Una de las principales luchas del
artista es ser recordado. O repitiendo la frase que repite Javier
Marías, ser amado cuando falte. Que la muerte le sorprenda, pero que
no le sorprenda el olvido, pues este vendría a ser como una segunda
muerte. Mientras se recuerde lo hecho, una parte del artista seguirá
viva.
Las obras artísticas sirven para eso,
para luchar contra el olvido. Aunque la mayor parte se olvidan, no a
la muerte del autor, sino mucho antes. Las obras pierden vigencia.
Pierden interés. Pierden lo novedoso. Y pierden la perspectiva del
mundo, que avanza y se aleja de ellas, despreciando así lo que
ofrecían además de olvidándolas.
Muchos son los ejemplos de artistas
olvidados. Y hay cierto regodeo entre los consumidores de cultura a
la hora de descubrir autores que sólo ellos conocen y leen. Eso no
los saca del olvido, los convierte en recordados privados, como si
fueran deudos o familiares de los recordantes.
Adolfo Torrado fue uno de los
principales dramaturgos de postguerra. Sus obras eran éxito seguro.
Hizo un capital millonario. Sus estrenos estaban de bote en bote.

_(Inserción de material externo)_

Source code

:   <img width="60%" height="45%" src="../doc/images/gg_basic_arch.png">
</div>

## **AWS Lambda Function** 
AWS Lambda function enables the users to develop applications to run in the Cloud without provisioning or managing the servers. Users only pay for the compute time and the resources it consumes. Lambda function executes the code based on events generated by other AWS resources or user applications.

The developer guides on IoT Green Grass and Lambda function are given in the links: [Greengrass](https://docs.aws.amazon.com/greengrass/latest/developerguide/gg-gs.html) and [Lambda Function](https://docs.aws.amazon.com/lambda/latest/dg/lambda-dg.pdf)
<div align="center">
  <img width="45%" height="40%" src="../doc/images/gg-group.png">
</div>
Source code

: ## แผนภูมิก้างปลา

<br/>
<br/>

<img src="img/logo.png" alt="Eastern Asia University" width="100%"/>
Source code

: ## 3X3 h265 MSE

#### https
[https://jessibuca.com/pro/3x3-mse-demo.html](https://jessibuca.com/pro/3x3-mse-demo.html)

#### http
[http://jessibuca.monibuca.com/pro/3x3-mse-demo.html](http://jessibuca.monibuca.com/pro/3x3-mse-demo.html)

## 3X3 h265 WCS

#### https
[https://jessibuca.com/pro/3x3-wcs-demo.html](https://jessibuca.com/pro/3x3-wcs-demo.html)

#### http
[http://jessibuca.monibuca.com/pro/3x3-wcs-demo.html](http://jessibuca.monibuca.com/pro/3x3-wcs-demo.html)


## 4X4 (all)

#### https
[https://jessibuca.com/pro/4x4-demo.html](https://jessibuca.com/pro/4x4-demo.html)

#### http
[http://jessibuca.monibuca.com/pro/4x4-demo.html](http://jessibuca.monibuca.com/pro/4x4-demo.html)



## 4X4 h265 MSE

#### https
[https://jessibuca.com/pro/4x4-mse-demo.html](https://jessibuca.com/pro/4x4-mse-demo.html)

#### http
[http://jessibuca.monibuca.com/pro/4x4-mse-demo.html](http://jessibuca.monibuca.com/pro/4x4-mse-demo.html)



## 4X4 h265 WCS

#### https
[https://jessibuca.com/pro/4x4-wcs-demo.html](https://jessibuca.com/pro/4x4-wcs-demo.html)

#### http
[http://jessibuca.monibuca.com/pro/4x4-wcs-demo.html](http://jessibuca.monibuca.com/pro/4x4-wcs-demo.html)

Pero no pasó el corte de la memoria. Consiguió vivir famoso y rico.
Pero la muerte le borró.
En el otro extremo, Salinger siempre
quiso ser olvidado. Y no hizo nada por ser reconocido. No existían
casi fotos suyas. Nada se sabía de él, salvo que había escrito dos
libros, El guardián entre el centeno y uno de relatos. No quería
ser recordado. Pero nadie olvida quién es. Tal vez Salinger
pretendiera el recuerdo y para ello posó con una imagen de falso
huidizo. Pero el recuerdo de sus obras siempre estará ahí. No podrá
dejar de estar en el foco.
Y como ellos muchos que se mueven entre
los dos aspectos. Entre el recuerdo y el olvido. Entre la fama y la
muerte definitiva. ¿Qué será en el futuro de nuestro tiempo? ¿Qué
será recordado? ¿Quién sobrevivirá a su propia muerte para estar
al menos en el recuerdo de los que vengan detrás? Difícil será
decirlo, porque esa partido aún se está jugando.